Mais importante que saber quem matou Marielle é identificar os mandantes do crime. O espetáculo de ontem deixou um cheiro de exploração política no ar
A prisão de dois acusados de matar Marielle Franco está longe de solucionar o caso. Mais importante que saber quem puxou o gatilho é identificar os mandantes do crime, que também tirou a vida do motorista Anderson Gomes. Pelo que se ouviu ontem, a Polícia Civil e o Ministério Público ainda vão demorar a apresentar respostas convincentes.
O delegado Giniton Lages, chefe da Delegacia de Homicídios, disse não ter “nem ideia” de quem ordenou a execução. “Hoje não sabemos se havia mandantes”, afirmou. Ele sugeriu que o ex-PM Ronnie Lessa, apontado como autor dos tiros, pode ter agido sozinho porque tinha “ódio a políticos de esquerda” e “resolvia diferenças ideológicas com violência”. Essa versão não combina com as características do crime nem com o perfil do acusado.

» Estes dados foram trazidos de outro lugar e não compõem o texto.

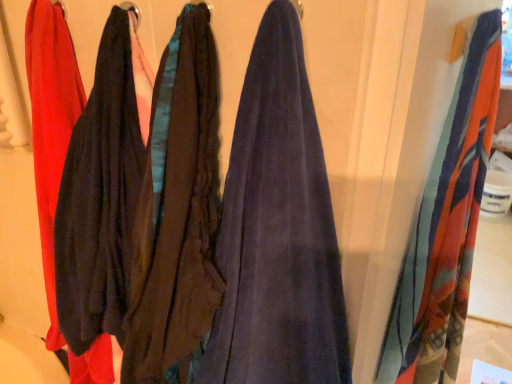
Question: From the image's perspective, relative to printed silk scarf at right, is matte black fabric at left above or below?

Choices:
 (A) above
 (B) below

Answer: (A)

Question: Is matte black fabric at left taller or shorter than printed silk scarf at right?

Choices:
 (A) short
 (B) tall

Answer: (A)

Question: Looking at the image, does matte black fabric at left seem bigger or smaller compared to printed silk scarf at right?

Choices:
 (A) small
 (B) big

Answer: (A)

Question: Is printed silk scarf at right taller or shorter than matte black fabric at left?

Choices:
 (A) short
 (B) tall

Answer: (B)

Question: Is printed silk scarf at right bigger or smaller than matte black fabric at left?

Choices:
 (A) small
 (B) big

Answer: (B)

Question: Based on their positions, is printed silk scarf at right located to the left or right of matte black fabric at left?

Choices:
 (A) left
 (B) right

Answer: (B)

Question: From a real-world perspective, is printed silk scarf at right positioned above or below matte black fabric at left?

Choices:
 (A) above
 (B) below

Answer: (B)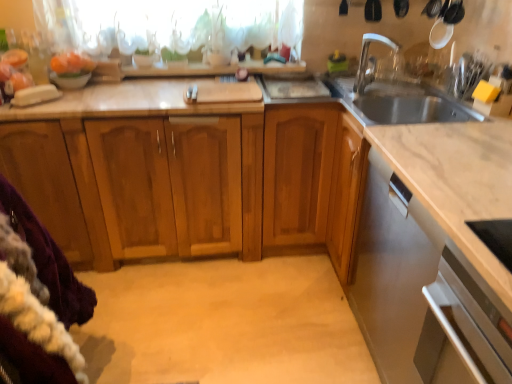
This screenshot has width=512, height=384. I want to click on free point to the right of white glossy bowl at upper left, so click(x=106, y=94).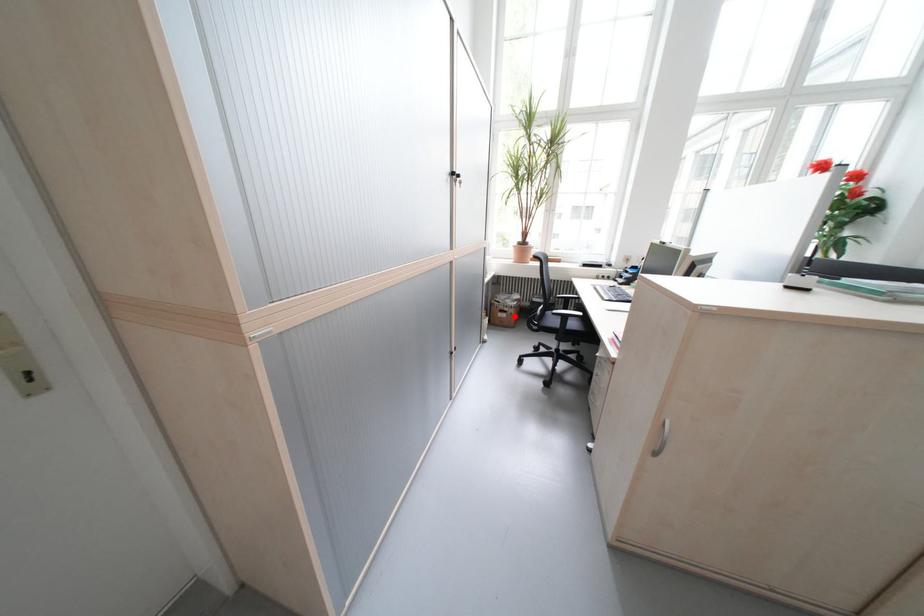
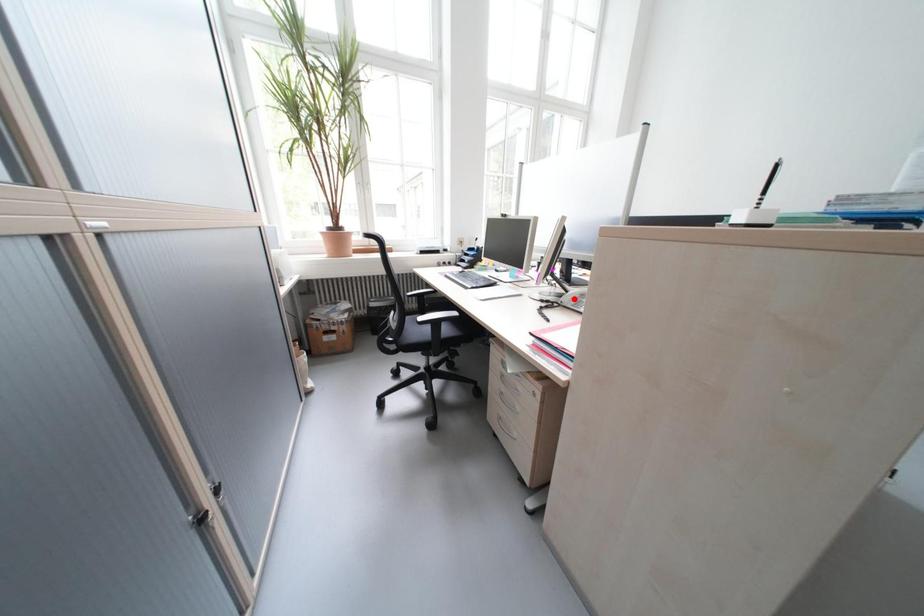
I am providing you with two images of the same scene from different viewpoints. A red point is marked on the first image and another point is marked on the second image. Do the highlighted points in image1 and image2 indicate the same real-world spot?

No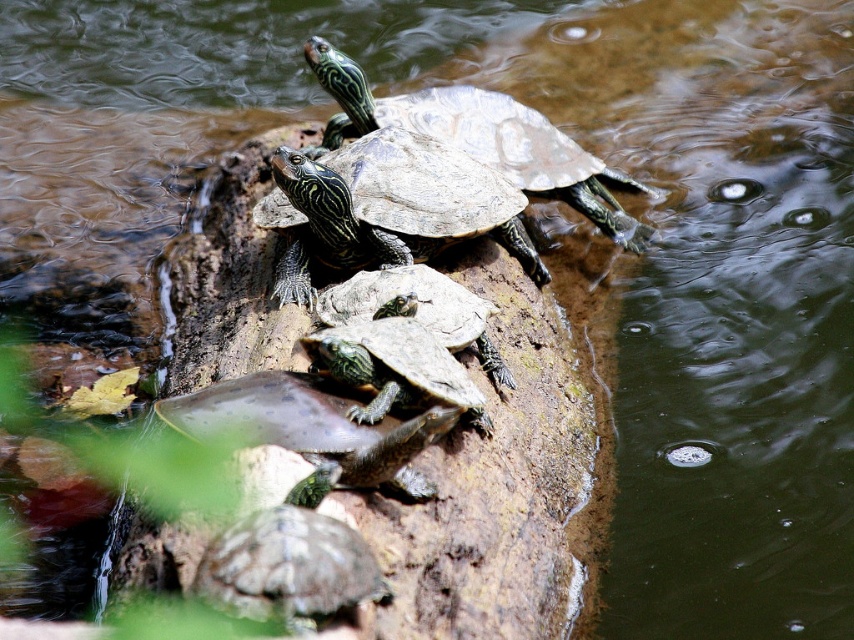
Question: Does green scaly turtle at center appear under green textured tortoise at center?

Choices:
 (A) yes
 (B) no

Answer: (A)

Question: From the image, what is the correct spatial relationship of shiny dark green tortoise at center in relation to shiny green tortoise at upper center?

Choices:
 (A) above
 (B) below

Answer: (B)

Question: Estimate the real-world distances between objects in this image. Which object is farther from the green scaly turtle at center?

Choices:
 (A) shiny green tortoise at upper center
 (B) green scaly tortoise at center

Answer: (A)

Question: Which of the following is the farthest from the observer?

Choices:
 (A) shiny green tortoise at lower center
 (B) green scaly turtle at center

Answer: (B)

Question: Which point appears farthest from the camera in this image?

Choices:
 (A) click(x=367, y=577)
 (B) click(x=648, y=236)
 (C) click(x=342, y=234)

Answer: (B)

Question: Is shiny green tortoise at lower center further to the viewer compared to green scaly turtle at center?

Choices:
 (A) no
 (B) yes

Answer: (A)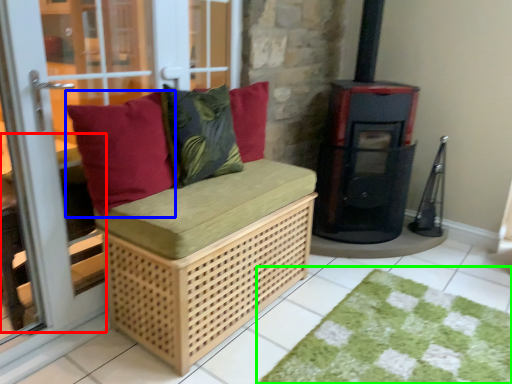
Question: Based on their relative distances, which object is farther from table (highlighted by a red box)? Choose from pillow (highlighted by a blue box) and doormat (highlighted by a green box).

Choices:
 (A) pillow
 (B) doormat

Answer: (B)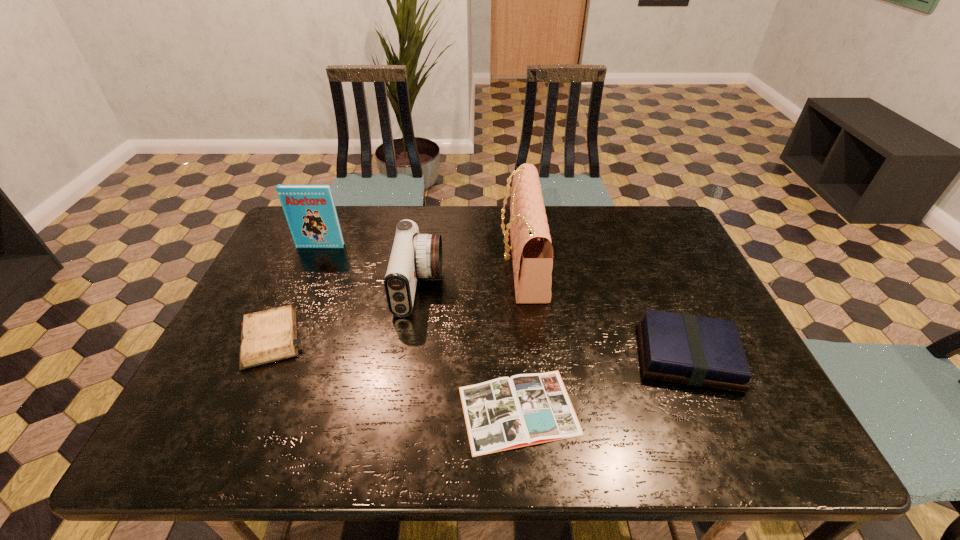
Locate an element on the screen. The width and height of the screenshot is (960, 540). unoccupied area between the handbag and the camcorder is located at coordinates (470, 274).

Identify the location of free spot between the fourth shortest object and the leftmost book. (370, 267).

At what (x,y) coordinates should I click in order to perform the action: click on empty space that is in between the third shortest object and the tallest book. Please return your answer as a coordinate pair (x, y). The image size is (960, 540). Looking at the image, I should click on (504, 301).

Where is `empty space between the camcorder and the handbag`? Image resolution: width=960 pixels, height=540 pixels. empty space between the camcorder and the handbag is located at coordinates (470, 274).

The height and width of the screenshot is (540, 960). Find the location of `free space between the farthest book and the diary`. free space between the farthest book and the diary is located at coordinates tap(296, 292).

Locate an element on the screen. This screenshot has width=960, height=540. empty space between the farthest book and the rightmost object is located at coordinates (504, 301).

Find the location of a particular element. vacant point located between the second shortest object and the shortest object is located at coordinates (395, 374).

What are the coordinates of `free space that is in between the fifth tallest object and the rightmost object` in the screenshot? It's located at (479, 347).

Locate which object is the fourth closest to the farthest book. Please provide its 2D coordinates. Your answer should be formatted as a tuple, i.e. [(x, y)], where the tuple contains the x and y coordinates of a point satisfying the conditions above.

[(505, 413)]

You are a GUI agent. You are given a task and a screenshot of the screen. Output one action in this format:
    pyautogui.click(x=<x>, y=<y>)
    Task: Click on the object identified as the third closest to the leftmost book
    This screenshot has width=960, height=540.
    Given the screenshot: What is the action you would take?
    coord(532,252)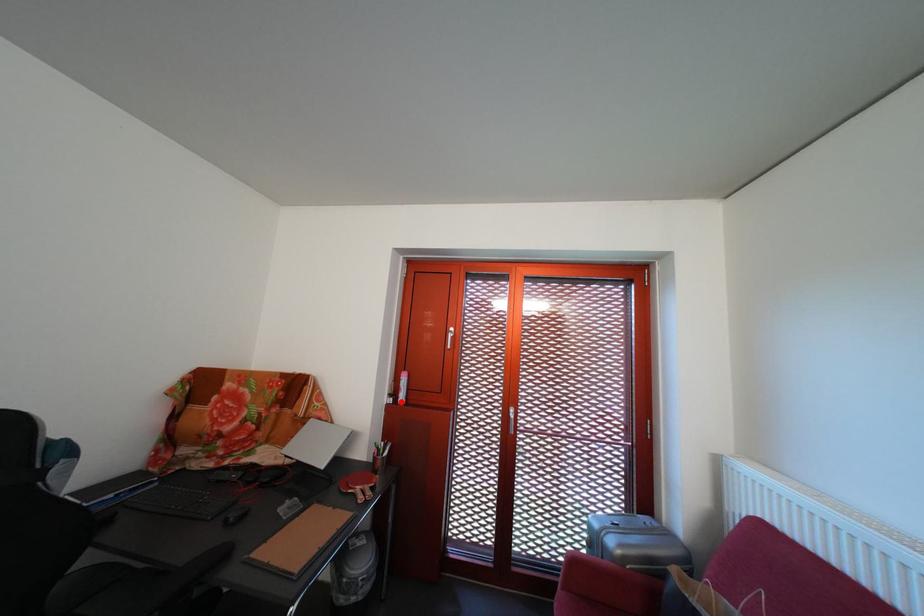
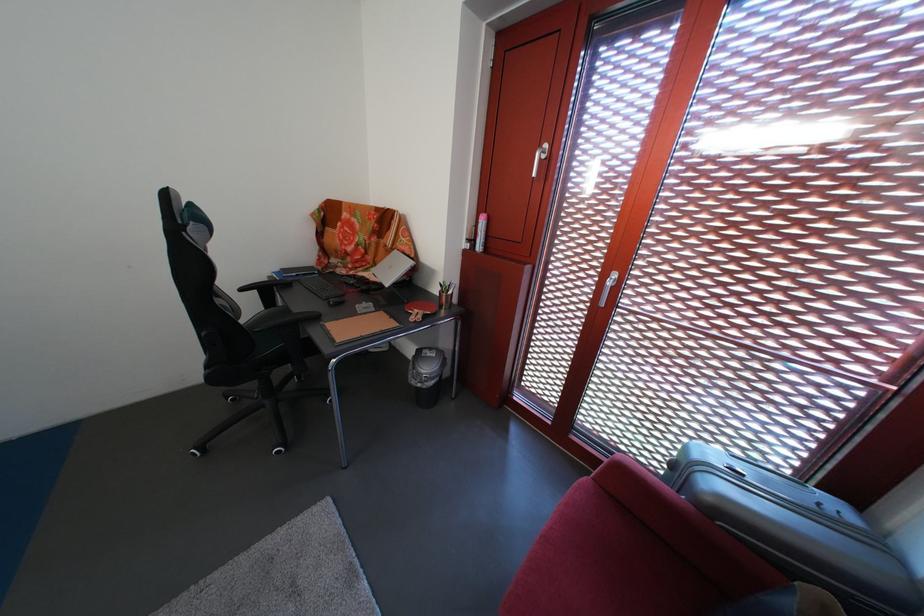
In the second image, find the point that corresponds to the highlighted location in the first image.

(479, 246)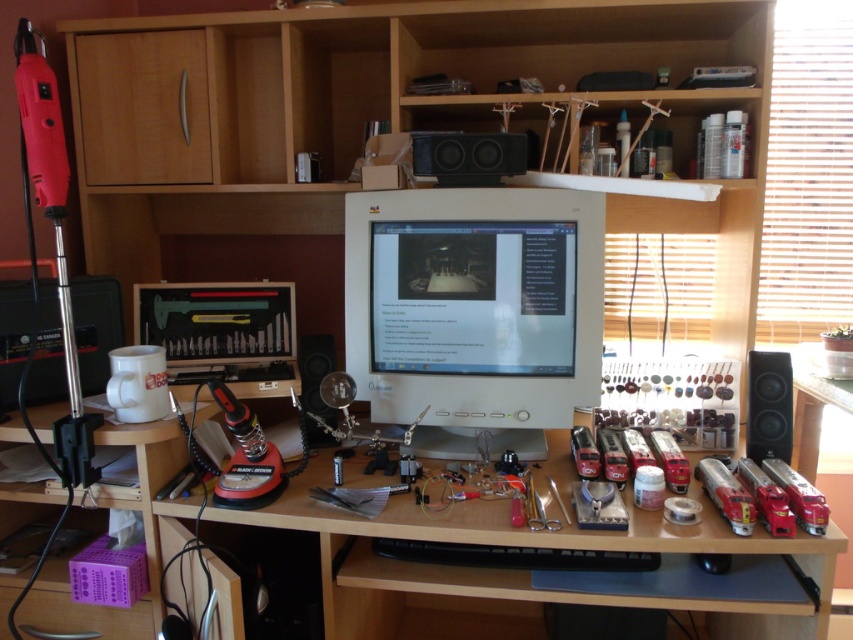
Which of these two, black matte speaker at upper center or black matte speaker at right, stands taller?

Standing taller between the two is black matte speaker at right.

Locate an element on the screen. This screenshot has width=853, height=640. black matte speaker at upper center is located at coordinates (468, 157).

Looking at this image, who is more forward, (764, 401) or (309, 372)?

Positioned in front is point (764, 401).

Between black matte speaker at right and matte black speaker at center, which one appears on the right side from the viewer's perspective?

black matte speaker at right

Is point (788, 364) positioned in front of point (305, 381)?

That is True.

Where is `black matte speaker at right`? black matte speaker at right is located at coordinates (769, 404).

Is white plastic monitor at center thinner than black matte speaker at upper center?

No.

Can you confirm if white plastic monitor at center is taller than black matte speaker at upper center?

Yes, white plastic monitor at center is taller than black matte speaker at upper center.

The width and height of the screenshot is (853, 640). Find the location of `white plastic monitor at center`. white plastic monitor at center is located at coordinates (517, 570).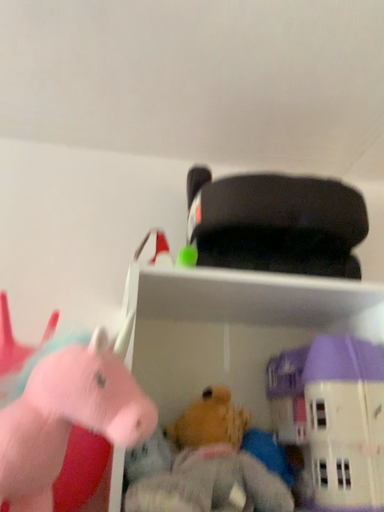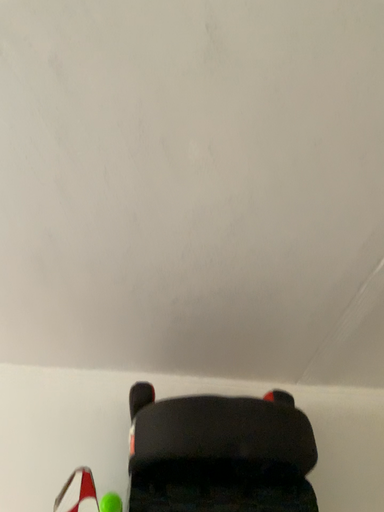
Question: Which way did the camera rotate in the video?

Choices:
 (A) rotated upward
 (B) rotated downward

Answer: (A)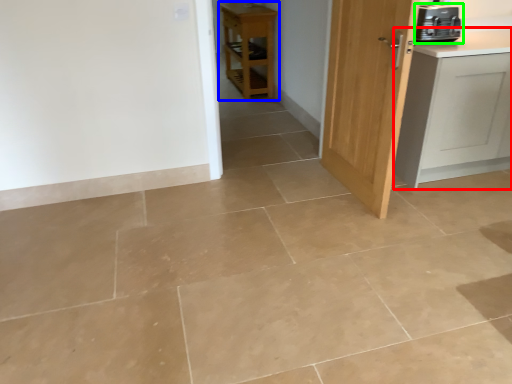
Question: Which is farther away from cabinetry (highlighted by a red box)? furniture (highlighted by a blue box) or home appliance (highlighted by a green box)?

Choices:
 (A) furniture
 (B) home appliance

Answer: (A)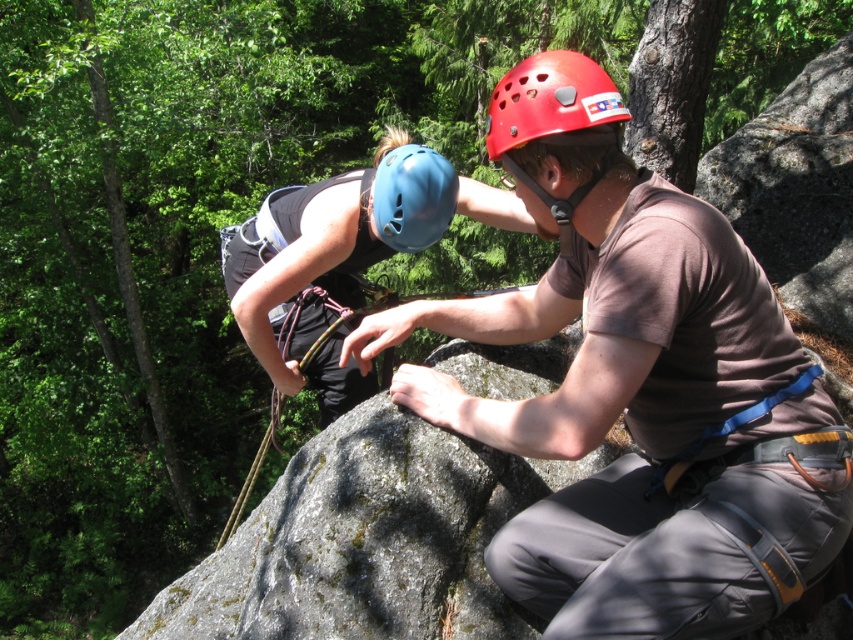
Who is shorter, matte brown shirt at center or blue matte helmet at center?

Standing shorter between the two is blue matte helmet at center.

Between point (821, 502) and point (448, 173), which one is positioned in front?

Positioned in front is point (821, 502).

The width and height of the screenshot is (853, 640). I want to click on matte brown shirt at center, so click(637, 388).

Looking at this image, is red matte helmet at center below blue matte helmet at center?

Incorrect, red matte helmet at center is not positioned below blue matte helmet at center.

Who is more distant from viewer, (486, 138) or (421, 173)?

Point (421, 173)

Locate an element on the screen. red matte helmet at center is located at coordinates (549, 100).

At what (x,y) coordinates should I click in order to perform the action: click on red matte helmet at center. Please return your answer as a coordinate pair (x, y). The height and width of the screenshot is (640, 853). Looking at the image, I should click on (549, 100).

Does matte brown shirt at center have a greater width compared to red matte helmet at center?

Yes.

Identify the location of matte brown shirt at center. (637, 388).

Identify the location of matte brown shirt at center. (637, 388).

É difícil acreditar que um crime premeditado, que exigiu dias de planejamento, tenha como motivo uma mera antipatia pela vereadora. Além disso, Lessa era uma figura conhecida no submundo policial. Passou dos batalhões da PM para a guarda pessoal de um chefão do crime na Zona Oeste do Rio.
Nos últimos anos, o ex-sargento diversificou os negócios e a clientela. Ele foi preso num condomínio de alto padrão na Barra da Tijuca, onde é vizinho do presidente Jair Bolsonaro. Também tem casa em Angra dos Reis e circula em carro blindado. Até 2017, recebia pouco mais de R$ 7 mil de salário.
Depois de um ano de cobranças, é natural que os investigadores se sintam tentados a apressar a conclusão do caso. No entanto, restam inúmeras perguntas sem resposta. Uma delas foi levantada em janeiro, quando a Polícia Federal detectou uma armação para atrapalhar a identificação dos assassinos. A quem isso interessa?
O espetáculo de ontem também deixou um cheiro de exploração política no ar. O governador Wilson Witzel convocou a imprensa ao Palácio Guanabara e tentou se apresentar como chefe da investigação. As promotoras do caso foram convidadas, mas preferiram não participar do circo. Na campanha, Witzel festejou a quebra de uma placa com o nome de Marielle.